Now, Georgia Congressmen Rep. Tom Price and Rep. David Scott have introduced a bill that would delay the Comprehensive Care for Joint Replacement program implementation until Jan. 1, 2018, to give providers more time to prepare. The bill, HR 4848, has been referred to both the House Ways and Means and House Energy and Commerce committees.

“The fact that we, as an industry, do not already have in place some level of rudimentary care coordination is a disgrace,” Baggot says.

The Comprehensive Care for Joint Replacement program is similar to Model 2 in the Bundled Payments for Care Improvement, but is completely separate. The program is in effect in for every hospital that performs hip and knee replacement in 67 specific markets and places all of the risk on the hospitals. Hospitals’ reimbursement will be based on the hospital’s historical averages and regional benchmarks.
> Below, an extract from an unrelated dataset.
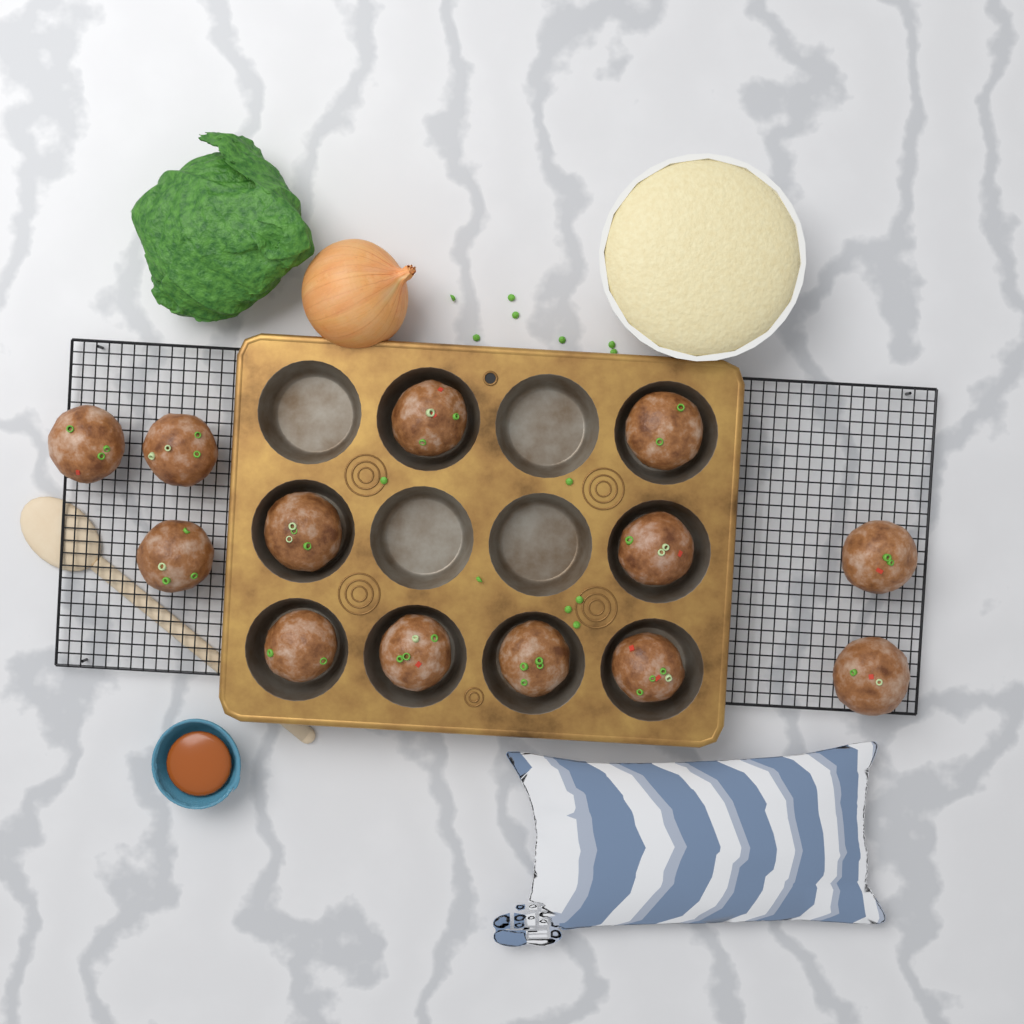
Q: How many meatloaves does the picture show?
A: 13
The program requires hospitals to manage the patients from admission through the end of the care continuum, Malone points out. “Hospitals are taking the biggest risk and they have to take some responsibility in overseeing the plan of care throughout the episode of care,” he adds.

Bundled payments require case managers to shift to a totally different way of thinking, Hopkins says. “The program mandates that case managers look at the most cost-effective plan for each patient. They have to manage the length of stay in the acute care hospital more closely and ensure that the patient stays at the lowest level of care possible at the least cost throughout the episode of care,” she says.
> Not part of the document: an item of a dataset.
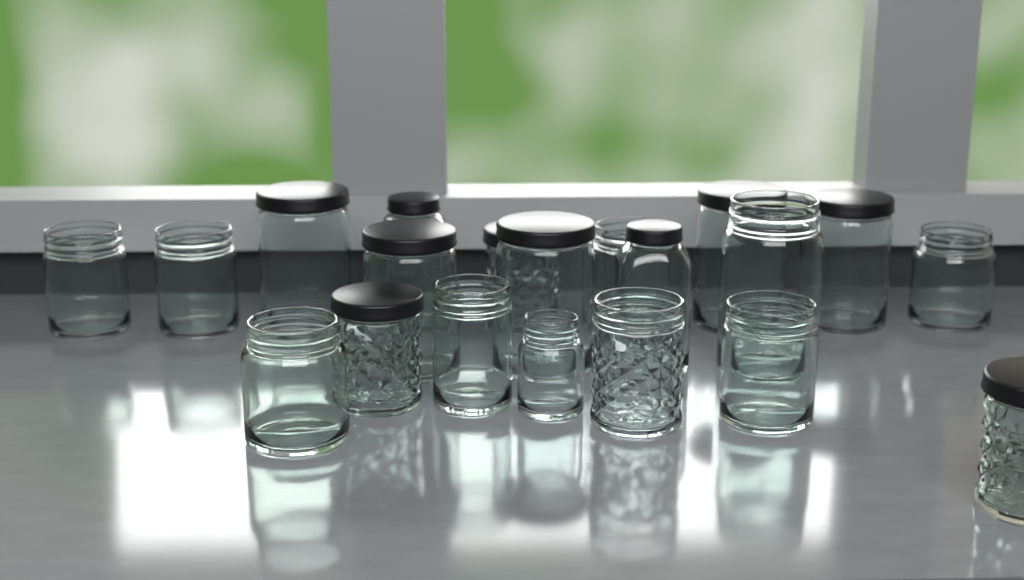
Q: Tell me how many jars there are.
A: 20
Case managers are critical to the success of bundled payments, Malone adds.

“Case managers are at the heart of making sure that bundled payments programs are effective from an outcomes, an operational, and a cost perspective. If hospital leadership hasn’t come to case management yet, the department leadership needs to learn what is happening in their hospital and become a part of it,” Malone says. At the end of the day, case management is going to be responsible for the entire care continuum and how that is orchestrated without additional silos and fragmentation will be key, Hopkins says. “Case managers’ responsibilities are going to extend outside the walls of the hospital,” she adds.

Editor’s note: As this issue went to press, CMS proposed beginning a mandatory bundled payments pilot program for cardiac patients in 98 metropolitan areas beginning July 1, 2017. CMS also proposed adding hip and femur fractures to the Comprehensive Care for Joint Replacement program.